§ Metin alıntısı
------------------------------
Oyun Atölyesi
Yüz milyonlarca tutkulu oyuncuya hitap eden oyun sektörü, her geçen yıl daha da büyüyerek yoluna devam ediyor. Bu gelişen sektöre kayıtsız kalmak tabii ki mümkün değil. Son dönemde ülkemizde, özellikle üniversiteler aracılığıyla başlayan çalışmalar sevindirici. “Biz oyun yapamayız” ön yargısının yavaş yavaş ortadan kaybolduğu günümüzde, genç ve yetenekli beyinlere sağlanan destekler sayesinde bu piyasada bizim de söz sahibi olmamız büyük bir olasılık.
Geçtiğimiz günlerde Merlin’in Kazanı olarak Özyeğin Üniversitesi’ndeydik. Oyun Atölyesi başlığı altında düzenlenen eğitim programını yakından görme ve konu hakkında detaylı bilgi alma şansına eriştik. Prof. Dr. Tanju Erdem ile yaptığımız görüşmede, ikincisi düzenlenen bu organizasyonun devam edeceği müjdesini aldık. Birçok önemli projede yer alan ve Culpa Innata isimli 3 boyutlu macera oyununu da hazırlayan Erdem, ilerleyen yıllarda oyun geliştirmeyle ilgili bir Master programının da açılabileceğinden söz etti.
Öğretim görevlilerinden İsmail Arı ise, oluşan tablodan oldukça mutluydu. Yapılan çalışmalar hakkında bize sürekli bilgi veren Arı, ayrıca öğrencilerin ihtiyaç duyabileceği her türlü konu hakkında da sürekli iletişim halindeydi.
Nedir Oyun Atölyesi?
Oyun Atölyesi’nde, Türkiye’nin dört bir yanındaki liselerde eğitim gören öğrenciler bir araya getiriliyor. Bir haftalık kısa süre zarfında, oyun tarihi hakkında temel açıklamalar yapılıyor ve kullanılacak ekipmanlar hakkında bilgiler veriliyor. Geriye kalan son 1-2 günlük dilimde de öğrenciler, öğrendikleri bilgiler kapsamında istedikleri oyunları tasarlamaya çalışıyor. Genç arkadaşlarımız zaten konu hakkında bilgili. Çoğu daha önce bazı kodlama dilleriyle ilgilenmiş veya program yazmış. Bu eğitim süreci boyunca da yapılması gerekenler konusunda doğru yönlendirmelere tabii tutuluyorlar.
------------------------------
§ Veri öğeleri
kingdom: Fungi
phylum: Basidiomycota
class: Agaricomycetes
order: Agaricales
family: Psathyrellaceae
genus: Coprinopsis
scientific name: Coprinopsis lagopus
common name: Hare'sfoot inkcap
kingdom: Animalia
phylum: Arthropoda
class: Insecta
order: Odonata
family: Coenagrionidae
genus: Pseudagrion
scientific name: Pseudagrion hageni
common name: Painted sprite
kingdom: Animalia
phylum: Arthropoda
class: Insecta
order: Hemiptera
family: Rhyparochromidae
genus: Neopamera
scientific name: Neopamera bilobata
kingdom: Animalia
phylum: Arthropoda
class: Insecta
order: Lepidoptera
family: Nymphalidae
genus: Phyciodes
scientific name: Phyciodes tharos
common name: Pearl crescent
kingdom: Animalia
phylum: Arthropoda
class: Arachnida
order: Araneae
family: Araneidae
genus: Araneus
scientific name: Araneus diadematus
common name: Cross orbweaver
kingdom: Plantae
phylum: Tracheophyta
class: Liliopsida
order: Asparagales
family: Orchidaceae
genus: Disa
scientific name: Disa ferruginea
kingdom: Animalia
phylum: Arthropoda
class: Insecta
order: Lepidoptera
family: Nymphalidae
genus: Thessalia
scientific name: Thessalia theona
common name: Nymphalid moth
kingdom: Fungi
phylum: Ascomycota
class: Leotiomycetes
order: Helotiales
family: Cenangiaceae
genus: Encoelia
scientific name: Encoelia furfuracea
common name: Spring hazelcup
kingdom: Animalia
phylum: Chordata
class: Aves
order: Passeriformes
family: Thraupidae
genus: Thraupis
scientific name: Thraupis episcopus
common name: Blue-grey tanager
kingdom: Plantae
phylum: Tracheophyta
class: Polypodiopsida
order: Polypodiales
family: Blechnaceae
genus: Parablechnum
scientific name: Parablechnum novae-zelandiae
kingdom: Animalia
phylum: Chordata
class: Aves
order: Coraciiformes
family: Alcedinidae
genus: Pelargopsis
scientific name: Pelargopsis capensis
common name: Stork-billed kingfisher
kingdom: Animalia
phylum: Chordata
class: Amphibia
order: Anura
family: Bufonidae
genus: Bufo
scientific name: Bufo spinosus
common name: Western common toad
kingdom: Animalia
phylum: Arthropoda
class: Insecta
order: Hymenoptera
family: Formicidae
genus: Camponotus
------------------------------
§ Kısa alıştırma
Oyun Atölyesi yazısında "Geçtiğimiz günlerde Merlin’in" ifadesinden başlayıp "sürekli iletişim halindeydi." ifadesine kadar, bu ifade de dahil olmak üzere, bölümü hiçbir değişiklik yapmadan döndürün.

§ Çözümlü cevap
Geçtiğimiz günlerde Merlin’in Kazanı olarak Özyeğin Üniversitesi’ndeydik. Oyun Atölyesi başlığı altında düzenlenen eğitim programını yakından görme ve konu hakkında detaylı bilgi alma şansına eriştik. Prof. Dr. Tanju Erdem ile yaptığımız görüşmede, ikincisi düzenlenen bu organizasyonun devam edeceği müjdesini aldık. Birçok önemli projede yer alan ve Culpa Innata isimli 3 boyutlu macera oyununu da hazırlayan Erdem, ilerleyen yıllarda oyun geliştirmeyle ilgili bir Master programının da açılabileceğinden söz etti.
Öğretim görevlilerinden İsmail Arı ise, oluşan tablodan oldukça mutluydu. Yapılan çalışmalar hakkında bize sürekli bilgi veren Arı, ayrıca öğrencilerin ihtiyaç duyabileceği her türlü konu hakkında da sürekli iletişim halindeydi.